__Task directions__. Copy exactly the lines that run from the one containing "Page size: 2001x1125." through the end of the entries, both ends included.

[Opening Provided data section]

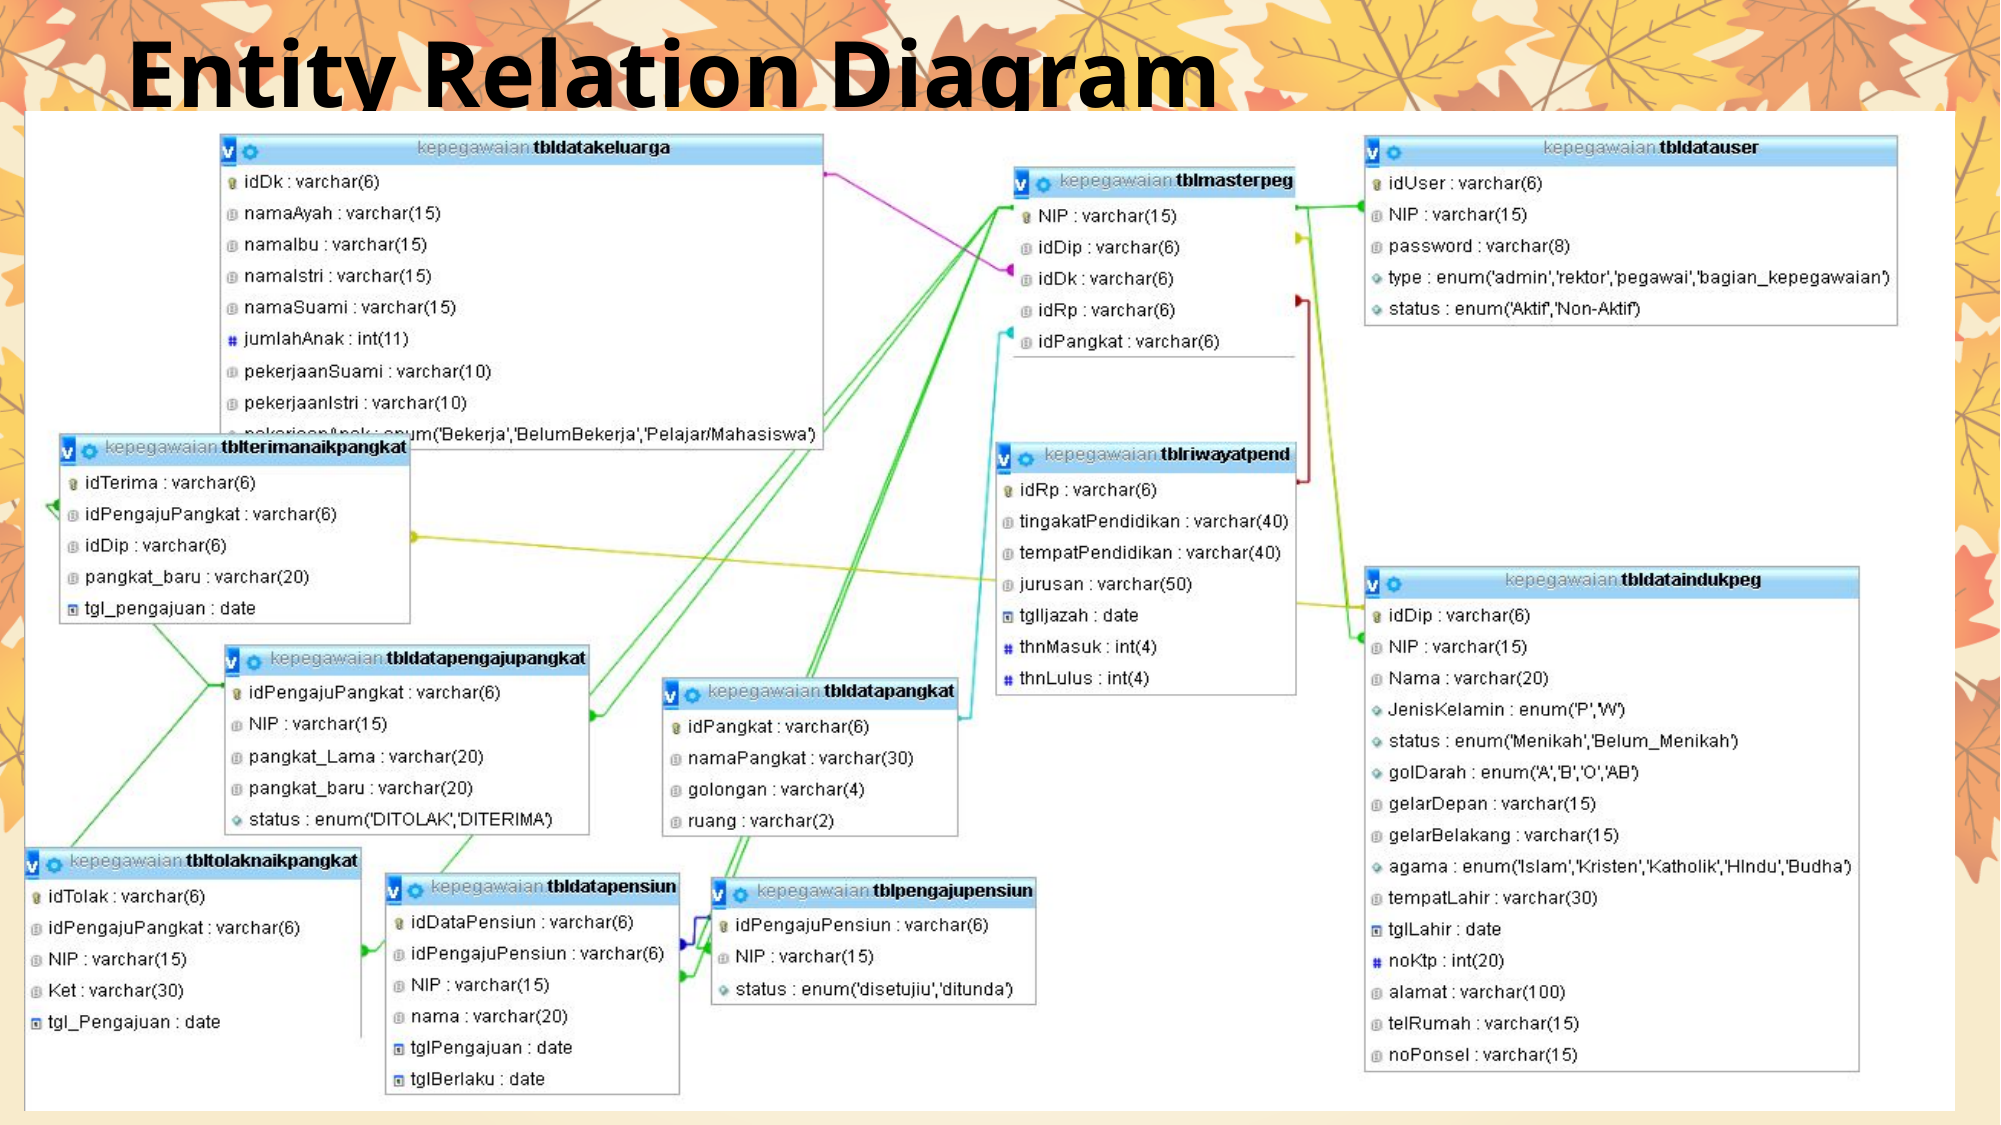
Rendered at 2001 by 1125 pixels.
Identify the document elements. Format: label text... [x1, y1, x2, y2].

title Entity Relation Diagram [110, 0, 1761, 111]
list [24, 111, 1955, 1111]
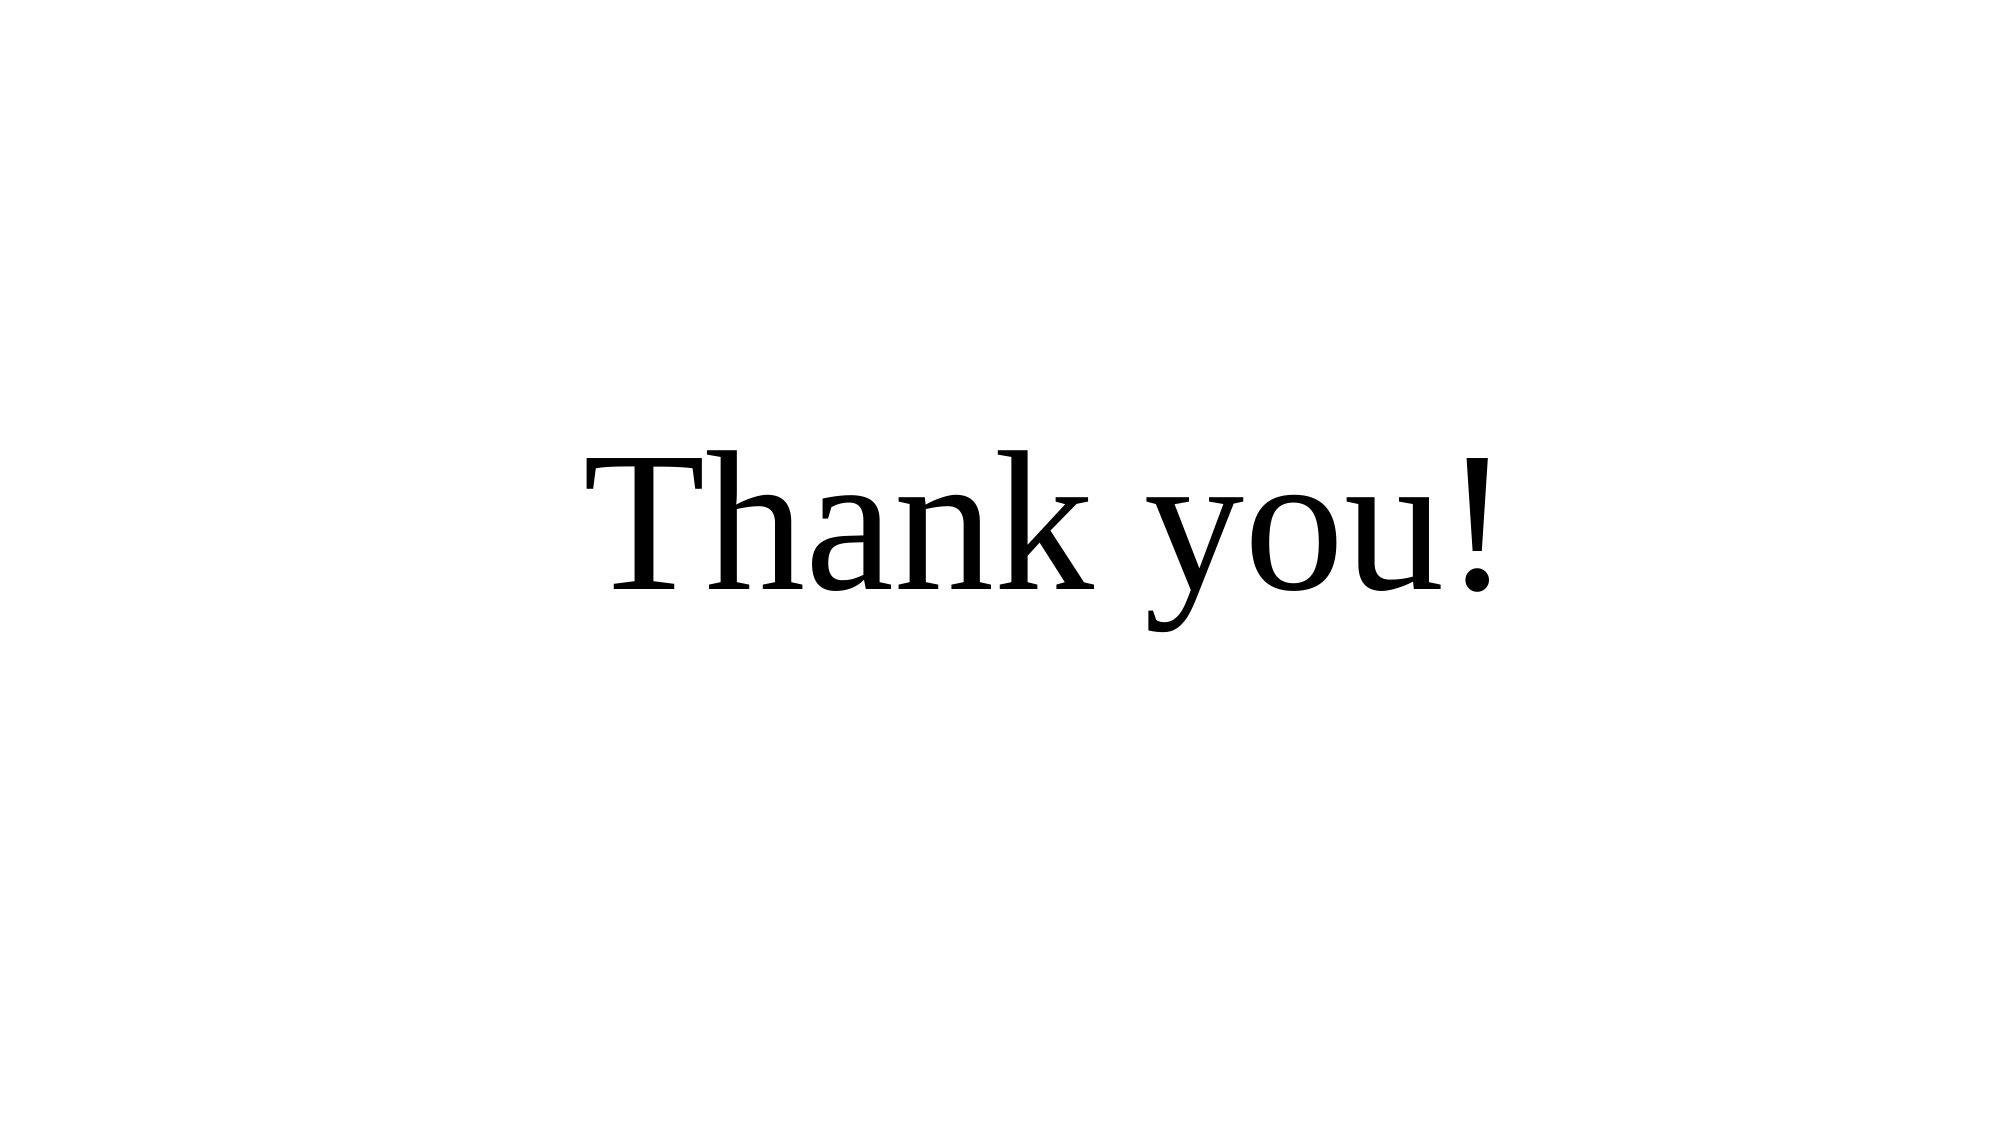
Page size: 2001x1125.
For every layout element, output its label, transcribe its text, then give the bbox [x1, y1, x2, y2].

[Closing Provided data section]

__Written response__.
Page size: 2001x1125.
For every layout element, output its label, transcribe its text, then give the bbox [x1, y1, x2, y2].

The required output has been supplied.